Ralentissement inhabituel dans le détroit d'Ormuz : les grands pétroliers et méthaniers ont disparu
Les données de la société de surveillance maritime Kpler indiquent une baisse de 50 % du trafic de navires de marchandises à Ormuz. Les chiffres excluent les très grands pétroliers (VLCC) et les méthaniers (GNL). Une baisse significative du trafic maritime a également été enregistrée dans le détroit de Bab-el-Mandeb.

Seuls sept navires de marchandises ont traversé le détroit d'Ormuz jeudi, contre 14 la veille. Cette situation survient dans un contexte de craintes croissantes pour la sécurité maritime au Moyen-Orient et dans l'ombre de l'impasse des pourparlers entre les États-Unis et l'Iran, selon les données de la société de surveillance maritime Kpler publiées ce vendredi.
Sur les sept navires, quatre sont entrés par le détroit et trois en sont sortis. Avant le déclenchement de la guerre en février, près d'un cinquième des expéditions mondiales de pétrole brut et de gaz naturel liquéfié (GNL) transitaient par le détroit d'Ormuz.
Parmi les navires ayant traversé le détroit, aucun très grand pétrolier (VLCC) ni aucun méthanier n'a été recensé. Cependant, un très grand méthanier transportant du propane et du butane a quitté le détroit par la route iranienne.
Ralentissement dans le détroit de Bab-el-Mandeb
Parallèlement, une baisse du trafic maritime a été enregistrée jeudi dans le détroit de Bab-el-Mandeb par rapport aux deux jours précédents.

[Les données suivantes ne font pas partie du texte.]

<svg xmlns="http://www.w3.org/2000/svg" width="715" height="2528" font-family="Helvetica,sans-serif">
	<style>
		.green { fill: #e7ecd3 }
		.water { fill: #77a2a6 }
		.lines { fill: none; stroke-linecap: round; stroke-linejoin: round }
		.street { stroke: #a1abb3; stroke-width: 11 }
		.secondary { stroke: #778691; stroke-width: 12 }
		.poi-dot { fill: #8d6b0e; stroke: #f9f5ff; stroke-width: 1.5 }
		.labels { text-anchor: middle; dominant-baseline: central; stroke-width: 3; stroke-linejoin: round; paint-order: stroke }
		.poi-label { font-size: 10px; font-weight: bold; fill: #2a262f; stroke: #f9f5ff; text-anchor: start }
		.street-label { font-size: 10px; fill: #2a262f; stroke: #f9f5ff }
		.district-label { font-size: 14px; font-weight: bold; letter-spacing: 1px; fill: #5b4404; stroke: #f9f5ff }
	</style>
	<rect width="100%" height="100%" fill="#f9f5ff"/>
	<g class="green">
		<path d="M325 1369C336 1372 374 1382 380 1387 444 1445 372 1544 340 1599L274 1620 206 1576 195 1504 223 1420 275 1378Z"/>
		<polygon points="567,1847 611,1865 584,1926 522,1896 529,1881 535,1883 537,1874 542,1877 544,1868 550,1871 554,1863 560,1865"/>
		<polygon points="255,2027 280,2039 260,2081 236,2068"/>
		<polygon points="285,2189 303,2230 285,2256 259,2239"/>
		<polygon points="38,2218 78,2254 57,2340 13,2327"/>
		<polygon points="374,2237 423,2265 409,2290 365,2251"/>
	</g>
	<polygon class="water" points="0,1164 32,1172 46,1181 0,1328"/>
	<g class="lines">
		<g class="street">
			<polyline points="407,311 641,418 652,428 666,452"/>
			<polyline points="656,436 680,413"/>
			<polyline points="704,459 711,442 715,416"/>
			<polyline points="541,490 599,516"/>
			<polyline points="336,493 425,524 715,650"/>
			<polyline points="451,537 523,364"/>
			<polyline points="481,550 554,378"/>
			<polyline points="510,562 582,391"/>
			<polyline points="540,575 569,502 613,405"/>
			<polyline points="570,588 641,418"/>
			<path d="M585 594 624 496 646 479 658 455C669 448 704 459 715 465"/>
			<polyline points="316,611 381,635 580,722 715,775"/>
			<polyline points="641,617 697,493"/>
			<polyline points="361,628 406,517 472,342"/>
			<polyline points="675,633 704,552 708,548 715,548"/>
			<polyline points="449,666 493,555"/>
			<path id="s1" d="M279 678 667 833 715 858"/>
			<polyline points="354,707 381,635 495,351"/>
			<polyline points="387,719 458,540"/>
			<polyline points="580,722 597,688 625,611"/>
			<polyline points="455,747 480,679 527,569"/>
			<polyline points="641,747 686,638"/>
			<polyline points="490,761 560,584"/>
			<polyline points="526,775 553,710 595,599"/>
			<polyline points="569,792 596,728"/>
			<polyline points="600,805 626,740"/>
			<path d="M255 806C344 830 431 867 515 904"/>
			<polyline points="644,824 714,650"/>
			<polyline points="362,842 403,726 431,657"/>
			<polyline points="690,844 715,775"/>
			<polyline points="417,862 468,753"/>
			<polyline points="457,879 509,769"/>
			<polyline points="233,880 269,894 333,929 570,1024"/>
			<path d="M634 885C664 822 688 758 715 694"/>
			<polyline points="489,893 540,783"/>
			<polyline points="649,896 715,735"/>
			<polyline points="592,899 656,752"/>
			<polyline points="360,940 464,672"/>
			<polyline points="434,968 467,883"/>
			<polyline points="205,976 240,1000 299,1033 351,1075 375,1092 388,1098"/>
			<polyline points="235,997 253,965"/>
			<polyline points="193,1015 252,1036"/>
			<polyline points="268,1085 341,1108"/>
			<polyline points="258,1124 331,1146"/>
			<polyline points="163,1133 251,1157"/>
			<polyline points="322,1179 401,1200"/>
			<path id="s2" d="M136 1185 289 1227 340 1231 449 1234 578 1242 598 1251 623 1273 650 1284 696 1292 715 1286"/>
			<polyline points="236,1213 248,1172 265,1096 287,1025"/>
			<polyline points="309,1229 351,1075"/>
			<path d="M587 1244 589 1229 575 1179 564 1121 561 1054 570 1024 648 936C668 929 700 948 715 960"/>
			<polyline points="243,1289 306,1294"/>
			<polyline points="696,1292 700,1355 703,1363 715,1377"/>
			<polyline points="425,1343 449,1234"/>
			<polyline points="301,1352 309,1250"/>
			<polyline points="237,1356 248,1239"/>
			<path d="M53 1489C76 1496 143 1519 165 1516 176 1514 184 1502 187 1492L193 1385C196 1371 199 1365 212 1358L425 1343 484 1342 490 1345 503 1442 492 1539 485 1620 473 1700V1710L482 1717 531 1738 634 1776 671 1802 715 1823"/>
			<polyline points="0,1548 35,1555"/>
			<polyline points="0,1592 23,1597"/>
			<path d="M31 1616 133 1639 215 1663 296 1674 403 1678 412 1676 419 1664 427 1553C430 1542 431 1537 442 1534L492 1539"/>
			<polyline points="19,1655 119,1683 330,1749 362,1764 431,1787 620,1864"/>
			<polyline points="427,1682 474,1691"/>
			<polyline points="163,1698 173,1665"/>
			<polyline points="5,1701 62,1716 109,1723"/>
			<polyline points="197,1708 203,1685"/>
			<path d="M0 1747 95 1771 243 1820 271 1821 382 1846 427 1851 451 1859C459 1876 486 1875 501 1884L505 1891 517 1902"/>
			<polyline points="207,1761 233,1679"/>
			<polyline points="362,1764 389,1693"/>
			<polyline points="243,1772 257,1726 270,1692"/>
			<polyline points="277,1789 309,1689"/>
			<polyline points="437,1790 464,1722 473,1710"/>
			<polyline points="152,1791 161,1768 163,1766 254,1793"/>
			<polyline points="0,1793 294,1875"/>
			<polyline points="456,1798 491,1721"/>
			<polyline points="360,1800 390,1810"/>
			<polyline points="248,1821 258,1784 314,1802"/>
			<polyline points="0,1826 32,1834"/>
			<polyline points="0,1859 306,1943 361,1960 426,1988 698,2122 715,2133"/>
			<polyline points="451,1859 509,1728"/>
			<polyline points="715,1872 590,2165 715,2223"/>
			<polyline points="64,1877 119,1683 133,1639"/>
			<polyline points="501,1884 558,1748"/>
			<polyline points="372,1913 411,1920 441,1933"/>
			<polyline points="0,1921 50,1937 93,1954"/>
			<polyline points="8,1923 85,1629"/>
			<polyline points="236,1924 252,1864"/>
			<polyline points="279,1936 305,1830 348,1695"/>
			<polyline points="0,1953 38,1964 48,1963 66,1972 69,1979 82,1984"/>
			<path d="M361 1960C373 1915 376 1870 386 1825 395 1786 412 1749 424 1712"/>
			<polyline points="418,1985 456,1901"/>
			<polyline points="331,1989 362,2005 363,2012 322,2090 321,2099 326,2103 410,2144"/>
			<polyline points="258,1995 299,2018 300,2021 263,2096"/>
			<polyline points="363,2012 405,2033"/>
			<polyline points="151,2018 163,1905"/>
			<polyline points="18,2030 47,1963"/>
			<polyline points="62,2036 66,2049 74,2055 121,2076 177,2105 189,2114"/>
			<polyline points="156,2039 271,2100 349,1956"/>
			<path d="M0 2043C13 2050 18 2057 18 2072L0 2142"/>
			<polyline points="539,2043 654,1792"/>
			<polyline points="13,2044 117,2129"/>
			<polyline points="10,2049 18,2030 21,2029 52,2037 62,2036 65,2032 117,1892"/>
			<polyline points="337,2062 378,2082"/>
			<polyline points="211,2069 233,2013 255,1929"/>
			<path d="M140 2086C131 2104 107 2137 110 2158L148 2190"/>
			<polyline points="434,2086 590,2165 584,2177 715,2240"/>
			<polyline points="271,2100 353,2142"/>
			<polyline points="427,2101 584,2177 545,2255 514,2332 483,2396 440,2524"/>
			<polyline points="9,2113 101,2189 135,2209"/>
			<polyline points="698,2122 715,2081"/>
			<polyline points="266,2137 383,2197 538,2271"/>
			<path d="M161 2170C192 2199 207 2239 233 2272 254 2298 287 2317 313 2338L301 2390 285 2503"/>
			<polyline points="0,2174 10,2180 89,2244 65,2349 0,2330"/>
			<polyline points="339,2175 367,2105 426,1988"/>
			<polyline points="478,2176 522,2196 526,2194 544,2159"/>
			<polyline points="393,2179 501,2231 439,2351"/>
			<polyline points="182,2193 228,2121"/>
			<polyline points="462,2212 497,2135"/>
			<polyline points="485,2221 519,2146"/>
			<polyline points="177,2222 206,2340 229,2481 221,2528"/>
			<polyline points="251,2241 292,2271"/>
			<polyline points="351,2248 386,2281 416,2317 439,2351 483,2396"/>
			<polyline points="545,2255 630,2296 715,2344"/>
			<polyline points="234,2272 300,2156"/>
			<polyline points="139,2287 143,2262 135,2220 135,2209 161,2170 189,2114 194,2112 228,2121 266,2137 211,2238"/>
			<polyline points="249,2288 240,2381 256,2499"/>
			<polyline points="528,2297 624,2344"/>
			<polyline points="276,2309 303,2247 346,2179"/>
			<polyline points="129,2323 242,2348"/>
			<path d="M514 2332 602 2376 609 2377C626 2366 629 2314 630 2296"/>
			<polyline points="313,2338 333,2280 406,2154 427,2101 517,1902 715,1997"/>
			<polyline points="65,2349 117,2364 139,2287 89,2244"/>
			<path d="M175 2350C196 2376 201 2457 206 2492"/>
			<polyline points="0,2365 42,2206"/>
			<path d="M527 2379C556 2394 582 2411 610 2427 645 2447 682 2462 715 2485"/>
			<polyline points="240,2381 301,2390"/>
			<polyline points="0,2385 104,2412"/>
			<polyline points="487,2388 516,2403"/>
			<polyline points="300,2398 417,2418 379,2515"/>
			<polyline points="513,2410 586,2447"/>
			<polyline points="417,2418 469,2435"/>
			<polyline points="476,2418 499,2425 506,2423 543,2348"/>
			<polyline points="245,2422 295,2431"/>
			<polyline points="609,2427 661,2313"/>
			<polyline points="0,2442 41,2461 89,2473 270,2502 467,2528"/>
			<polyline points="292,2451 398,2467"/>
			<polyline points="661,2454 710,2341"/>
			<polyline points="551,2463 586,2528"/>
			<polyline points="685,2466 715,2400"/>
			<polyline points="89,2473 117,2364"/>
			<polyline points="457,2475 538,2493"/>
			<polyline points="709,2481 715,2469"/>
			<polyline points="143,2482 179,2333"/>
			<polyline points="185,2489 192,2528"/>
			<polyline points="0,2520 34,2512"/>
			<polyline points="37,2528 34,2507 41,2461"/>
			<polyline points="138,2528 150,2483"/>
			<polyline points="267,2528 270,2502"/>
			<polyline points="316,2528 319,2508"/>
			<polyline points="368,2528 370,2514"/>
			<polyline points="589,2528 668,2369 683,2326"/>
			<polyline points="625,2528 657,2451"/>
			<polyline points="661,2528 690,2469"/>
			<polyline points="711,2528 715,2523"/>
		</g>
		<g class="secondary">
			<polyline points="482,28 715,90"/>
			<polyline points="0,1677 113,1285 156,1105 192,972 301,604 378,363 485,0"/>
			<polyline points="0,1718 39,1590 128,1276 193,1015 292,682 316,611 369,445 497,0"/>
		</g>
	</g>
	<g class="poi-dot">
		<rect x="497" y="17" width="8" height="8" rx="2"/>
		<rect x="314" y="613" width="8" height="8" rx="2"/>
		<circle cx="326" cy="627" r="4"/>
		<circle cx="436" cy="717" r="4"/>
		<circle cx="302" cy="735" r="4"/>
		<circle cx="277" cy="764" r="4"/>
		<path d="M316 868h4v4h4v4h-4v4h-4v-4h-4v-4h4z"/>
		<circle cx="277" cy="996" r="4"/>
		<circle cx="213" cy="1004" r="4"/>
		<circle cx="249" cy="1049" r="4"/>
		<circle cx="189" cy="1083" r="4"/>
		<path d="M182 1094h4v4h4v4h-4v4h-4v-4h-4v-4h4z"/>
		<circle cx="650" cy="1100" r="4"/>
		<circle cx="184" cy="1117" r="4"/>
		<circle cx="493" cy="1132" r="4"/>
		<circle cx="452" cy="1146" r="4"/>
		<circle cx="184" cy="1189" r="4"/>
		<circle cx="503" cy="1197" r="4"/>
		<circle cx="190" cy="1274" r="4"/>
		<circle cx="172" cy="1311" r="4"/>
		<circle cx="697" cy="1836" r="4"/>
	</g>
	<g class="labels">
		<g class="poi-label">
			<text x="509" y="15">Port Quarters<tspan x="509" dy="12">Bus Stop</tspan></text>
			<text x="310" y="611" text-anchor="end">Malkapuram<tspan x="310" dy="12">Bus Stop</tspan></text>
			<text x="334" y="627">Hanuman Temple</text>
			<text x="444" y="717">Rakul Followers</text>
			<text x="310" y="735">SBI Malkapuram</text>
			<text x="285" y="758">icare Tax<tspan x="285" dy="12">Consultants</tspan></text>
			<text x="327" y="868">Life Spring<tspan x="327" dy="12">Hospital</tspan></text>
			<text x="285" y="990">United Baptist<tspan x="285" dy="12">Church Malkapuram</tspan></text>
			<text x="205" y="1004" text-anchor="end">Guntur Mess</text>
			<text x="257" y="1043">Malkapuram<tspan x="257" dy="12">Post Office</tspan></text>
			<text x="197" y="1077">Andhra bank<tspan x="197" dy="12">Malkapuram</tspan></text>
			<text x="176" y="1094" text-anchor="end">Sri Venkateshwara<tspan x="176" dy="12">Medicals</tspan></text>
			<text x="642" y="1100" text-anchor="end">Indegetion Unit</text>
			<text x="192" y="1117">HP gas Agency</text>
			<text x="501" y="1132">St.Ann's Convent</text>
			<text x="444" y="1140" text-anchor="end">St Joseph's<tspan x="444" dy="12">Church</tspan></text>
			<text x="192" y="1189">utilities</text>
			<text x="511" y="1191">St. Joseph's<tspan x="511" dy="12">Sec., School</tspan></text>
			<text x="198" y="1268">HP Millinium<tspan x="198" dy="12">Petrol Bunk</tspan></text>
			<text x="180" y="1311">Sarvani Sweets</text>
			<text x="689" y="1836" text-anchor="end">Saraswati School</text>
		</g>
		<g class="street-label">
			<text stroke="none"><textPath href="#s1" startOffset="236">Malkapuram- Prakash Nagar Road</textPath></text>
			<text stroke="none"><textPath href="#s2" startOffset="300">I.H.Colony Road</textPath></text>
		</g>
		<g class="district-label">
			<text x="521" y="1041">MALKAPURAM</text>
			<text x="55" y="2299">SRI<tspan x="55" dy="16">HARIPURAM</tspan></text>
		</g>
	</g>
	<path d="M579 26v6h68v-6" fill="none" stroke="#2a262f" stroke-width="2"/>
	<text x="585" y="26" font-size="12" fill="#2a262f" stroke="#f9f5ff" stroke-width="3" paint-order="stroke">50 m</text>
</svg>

Selon les données de Kpler, 23 navires de marchandises ont traversé le détroit, contre 34 lors de chacun des deux jours précédents. 16 navires sont entrés par le détroit et sept en sont sortis. Parmi les sept navires sortis, deux étaient des pétroliers de type Suezmax, le « Stoic Warrior » et le « Dokos », transportant du pétrole brut vers le Vietnam et l'Inde, respectivement. Dans le détroit de Bab-el-Mandeb également, aucun très grand pétrolier ni aucun méthanier n'est passé jeudi.
Il est important de noter que ces données n'incluent pas les navires ayant emprunté les routes avec leurs transpondeurs d'identification éteints.
Plus tôt cette semaine, les données de Kpler, publiées sur CNN, ont montré que plus de 80 % des navires ayant traversé la zone au cours des deux dernières semaines ont choisi la route omanaise sous la protection de la marine américaine. Ce changement brutal empêche Téhéran de percevoir des droits de passage et affaiblit sa capacité à contrôler la route maritime stratégique.
Les données indiquent un changement spectaculaire par rapport à la situation d'il y a un mois, où il n'y avait pratiquement aucun trafic sur la route omanaise, approuvée par l'ONU et dont l'Iran s'oppose à l'utilisation. Bien que Téhéran ait attaqué des dizaines de navires ayant tenté de passer le long de la côte nord d'Oman, la plupart des navires ignorent désormais ses exigences et traversent le détroit en s'appuyant sur la protection fournie par les forces de la marine américaine.
L'utilisation croissante de la route omanaise nuit également à la capacité de l'Iran à percevoir des droits de passage, comme il le faisait au printemps. Bien que le protocole d'accord avec les États-Unis ait expiré cette semaine et lui permette, au moins en théorie, de reprendre la perception, selon Kpler, il ne parvient pas à le faire en pratique.